Text segment
--- Begin ---
# Are U.S. diesel buyers getting triple screwed?



## Squiddie (Dec 19, 2010)

This has been bothering me for a while.

Both gasoline cars and diesel cars get piled on with restrictions and more restrictions.

However, is the treatment of diesels actually fair? It looks to me like the relevant government agencies simply put on restrictions and regulations for gas and diesel independently, regardless of which one "needs" it more.

Or in other words: I don't think that the diesels get the break they would deserve because their base fuel consumption is lower. If you wanted to bring diesel and gasoline to the same overall environmental impact you would need more regulations on gas. But that isn't what is happening. They both get cracked down on independently.

I am also convinced that the reason why BMW now picked a small 4 cylinder diesel for the 3-series in the US market is mostly driven by a desire to lower the fleet consumption. Which comes down to image/marketing and again to regulations. I don't believe for a minute that anybody inside BMW actually thinks that US buyers would voluntarily pick the 4 cylinder engine over the 6 cylinder one. It's a BMW and fuel is cheap in the US. They would buy the 335d.
--- End ---
Prompt A
Please rewrite the stretch of the diesel thread from "I am also convinced" through "buy the 335d.", putting "four-cylinder" in place of "4 cylinder".
Prompt B
Extend the diesel thread onward from its last sentence.
The items after this point are separate from the diesel thread.

Entries supplied
--- Begin ---
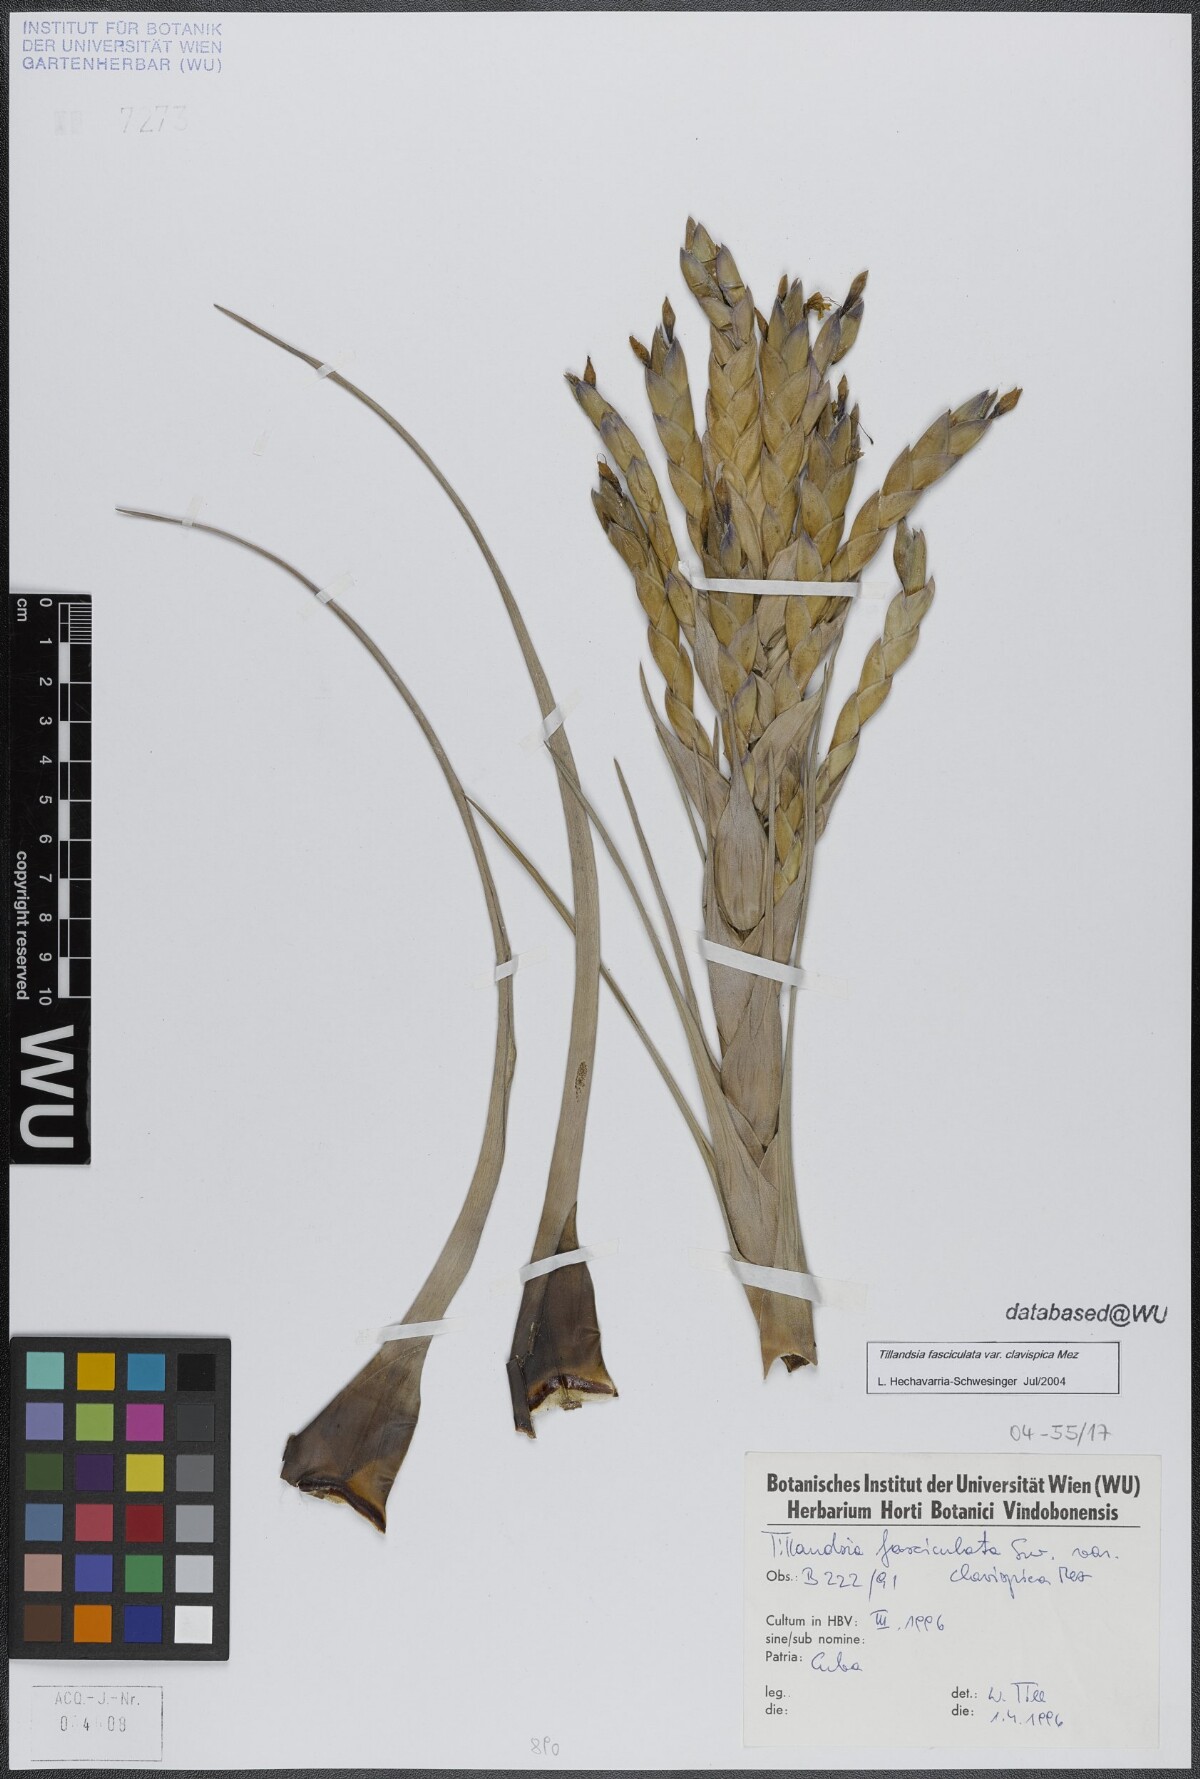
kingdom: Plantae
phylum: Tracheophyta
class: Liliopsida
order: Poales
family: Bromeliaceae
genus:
--- End ---
Response A
I am also convinced that the reason why BMW now picked a small four-cylinder diesel for the 3-series in the US market is mostly driven by a desire to lower the fleet consumption. Which comes down to image/marketing and again to regulations. I don't believe for a minute that anybody inside BMW actually thinks that US buyers would voluntarily pick the four-cylinder engine over the 6 cylinder one. It's a BMW and fuel is cheap in the US. They would buy the 335d.

Response B
The third strike on the dieselheads is the general restrictions on model variety. I cry every time I visit a European building website and looking at all the engines they can get. I don't cry as much over the prices, granted. It is really not clear to me whether government regulations (paperwork) or dealer lot size reductions are the main driver here. I mean BMW makes a large percentage of these cars on demand anyway. I understand they want the dealers to have a chance to sell a car off the lot, but is this a problem the European dealers don't have?

I have to say that these antics get a bit out of hand.


----------



## floydarogers (Oct 11, 2010)

Squiddie said:


> This has been bothering me for a while.
> 
> Both gasoline cars and diesel cars get piled on with restrictions and more restrictions.
> 
> ...


Actually, both gasoline and diesels are operating under the SAME restrictions. EPA restrictions (but not CARB) are designed around NOx, HC, CO pollutants and have nothing to do with CO2/mileage. The emissions systems on diesels are designed to bring the diesel emission to the same level of cleanliness as gasoline.

Well, duh, regarding mileage. BMW is under the gun because it's customers are used to fast cars.

Model variety is due to a regulatory bottleneck (somewhat because of historical reasons). It costs a lot (~ $5M) per model to certify in the US/CA. BMW, being a low-volume manufacturer, can't sell enough low-volume models and keep the prices competitive while amortizing that cost, unless they're high-priced cars like the X6/7-series/M3/M5/etc.


----------



## wxmanCCM (Feb 17, 2010)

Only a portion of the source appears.